Yargıtay Kararı 11. Hukuk Dairesi 2016/3422 E. 2017/2120 K. 13.04.2017 T.

YARGITAY KARARI
DAİRE : 11. Hukuk Dairesi
ESAS NO : 2016/3422
KARAR NO : 2017/2120
KARAR TARİHİ : 13.04.2017

MAHKEMESİ :TİCARET MAHKEMESİ

Taraflar arasında görülen davada … 17. Asliye Ticaret Mahkemesi’nce verilen 23/11/2015 tarih ve 2014/1283-2015/448 sayılı kararın duruşmalı olarak incelenmesi davacı vekili tarafından istenmiş olup, duruşma için belirlenen 11/04/2017 günü hazır bulunan davacı vekili Av. … ile davalı vekili Av. … dinlenildikten sonra duruşmalı işlerin yoğunluğu ve süre darlığından ötürü işin incelenerek karara bağlanması ileriye bırakıldı. Tetkik Hakimi … tarafından düzenlenen rapor dinlenildikten ve yine dosya içerisindeki dilekçe, layihalar, duruşma tutanakları ve tüm belgeler okunup incelendikten sonra işin gereği görüşülüp, düşünüldü:
Davacı vekili, müvekkili şirketin yakıt alım ve satımı alanında faaliyet gösteren bir şirket olduğunu ve gemilere de yakıt tedarik ettiğini, müvekkili şirket tarafından davalı şirkete ait … gemisine yakıt tedarik edilmiş olup, yakıt tedarikine ilişkin olarak yakıt teslim makbuzu tanzim edildiğini, müvekkili tarafından gönderilen yakıt teyit yazısında “… ve müştereken yada müteselsilen donatan / işleten / işletme mühendisi – kiralayan ve … tedarik etmiş olduğunuz yakıtın bedelinden bu teyidin alınmasından başlayarak herhangi bir kesinti olmaksızın tüm bedelden sorumludur” ifadesine yer verildiği ve vadenin yakıtın teslim tarihi olarak belirlenmiş olduğu ve işbu vadenin kesin vade olduğunu gösterdiğini, davalının yakıt teyit yazısına aykırı şekilde borcunu ödemediğini, alacağın tahsili amacıyla icra takibi yapıldığını, yapılan takibe davalının kendileri aleyhine takip başlatılamayacağını, borca ve faize itiraz ettiklerini ileri sürerek, itirazın iptaline, takibin devamına, davalının alacak miktarının % 20’sinden az olmamak üzere icra inkar tazminatına mahkum edilmesine karar verilmesini talep etmiştir.
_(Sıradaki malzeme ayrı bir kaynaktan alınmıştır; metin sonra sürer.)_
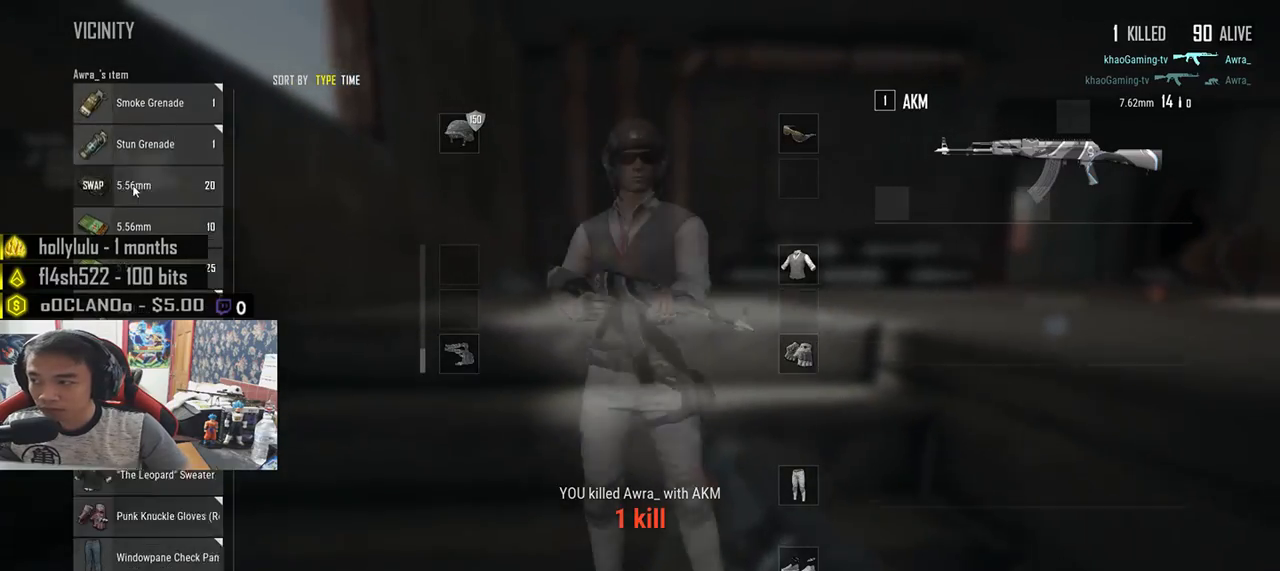
{"keys": ["d"], "mouse": [], "events": [[50, "a", "down"], [67, "d", "up"], [150, "mouse_right", "down"], [217, "mouse_right", "up"], [283, "mouse_right", "down"], [350, "mouse_right", "up"], [383, "d", "down"], [417, "a", "up"], [417, "mouse_right", "down"], [467, "mouse_right", "up"]]}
Davalı vekili, davalı … Firması’nın, … gemisi donatanı ve işleteni ile arasında herhangi bir hukuki ilişkinin olmadığına, davanın husumet yokluğundan reddini, geminin donatanı ve işleteni firmanın Türkiye’de şubesi olmadığını, yurtdışı kaynaklı bir firma olmasından dolayı borcun acente olarak kendilerinden talep edilmesinin yanlış olduğunu, acenteye karşı dava açılabilmesinin temel şartının dava konusu uyuşmazlığın acentenin aracılık ettiği bir uyuşmazlıktan doğmuş olması gerektiğini, dava dilekçesinde dava konusu borç ile ilgili bir takım ödemelerin yapıldığının belirtilip, bu ödemelerin kimin tarafından ne kadar ve neye karşılık yapıldığının açıklanmadığını, bakiye borç olan 46.685,22 USD’nin tahsilinin talep edilip fahiş bir faiz uygulandığını savunarak, davanın reddine karar verilmesini talep etmiştir.
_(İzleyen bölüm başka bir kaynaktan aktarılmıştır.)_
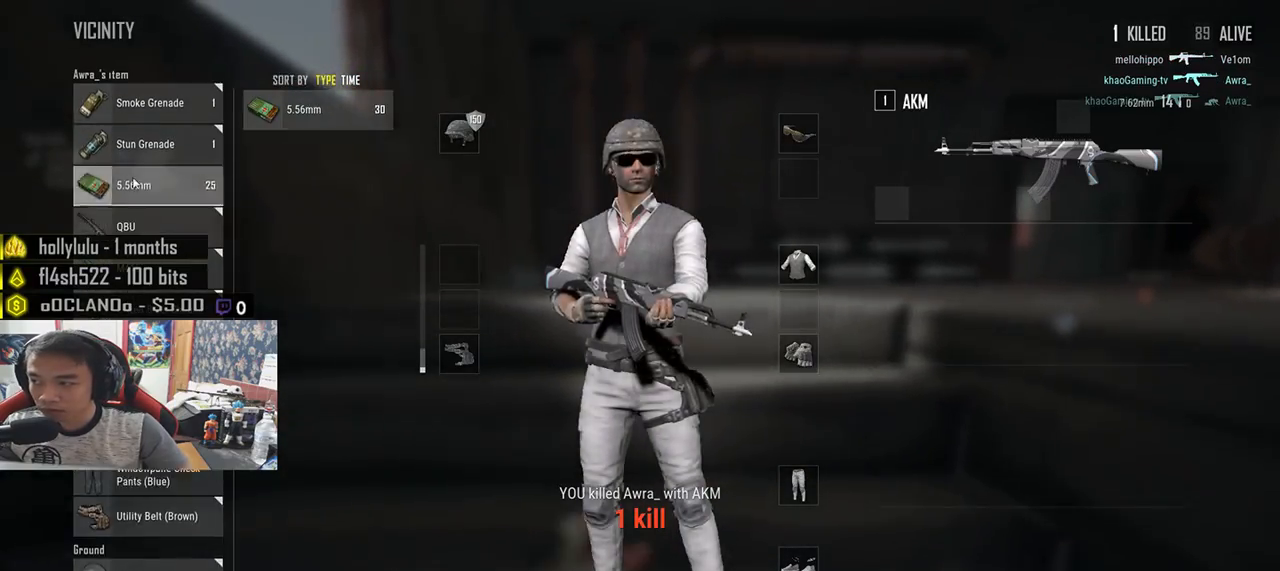
{"keys": ["d"], "mouse": [], "events": [[17, "mouse_right", "down"], [83, "mouse_right", "up"], [117, "a", "down"], [133, "d", "up"], [300, "a", "up"], [400, "d", "down"]]}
Mahkemece, davada konu edilen alacak miktarının 46.685,22 USD olup, takip tarihinin 30/01/2013 tarihi olduğu ve dosyadaki mevcut gerek belgelerden gerekse bilirkişi incelemesinden 01/02/2013 tarihinde yapılan ödemenin 81.923,22 USD olduğunun anlaşıldığı, davacı şirket tarafından icra takip dosyasında işlemiş faiz talebinde bulunulmuş ise de davalının temerrüdü takip tarihi ile başlamış olup, takip tarihinden önce temerrüdün söz konusu olmadığı, yapılan ödemelerin takibe itiraz süresinde içerisinde yapıldığı ve davalının temerrüdünün takip tarihi ile başlamış olduğu, bu nedenle davacı vekili tarafından belirtilen yakıt teyit yazısında belirtilen hususların her iki tarafça imzalanan herhangi bir sözleşme olmadığı için temerrüt açısından geçerli sayılamayacağı gerekçesi ile davanın ve davalının koşulları oluşmayan % 20 tazminat talebinin reddine karar verilmiştir.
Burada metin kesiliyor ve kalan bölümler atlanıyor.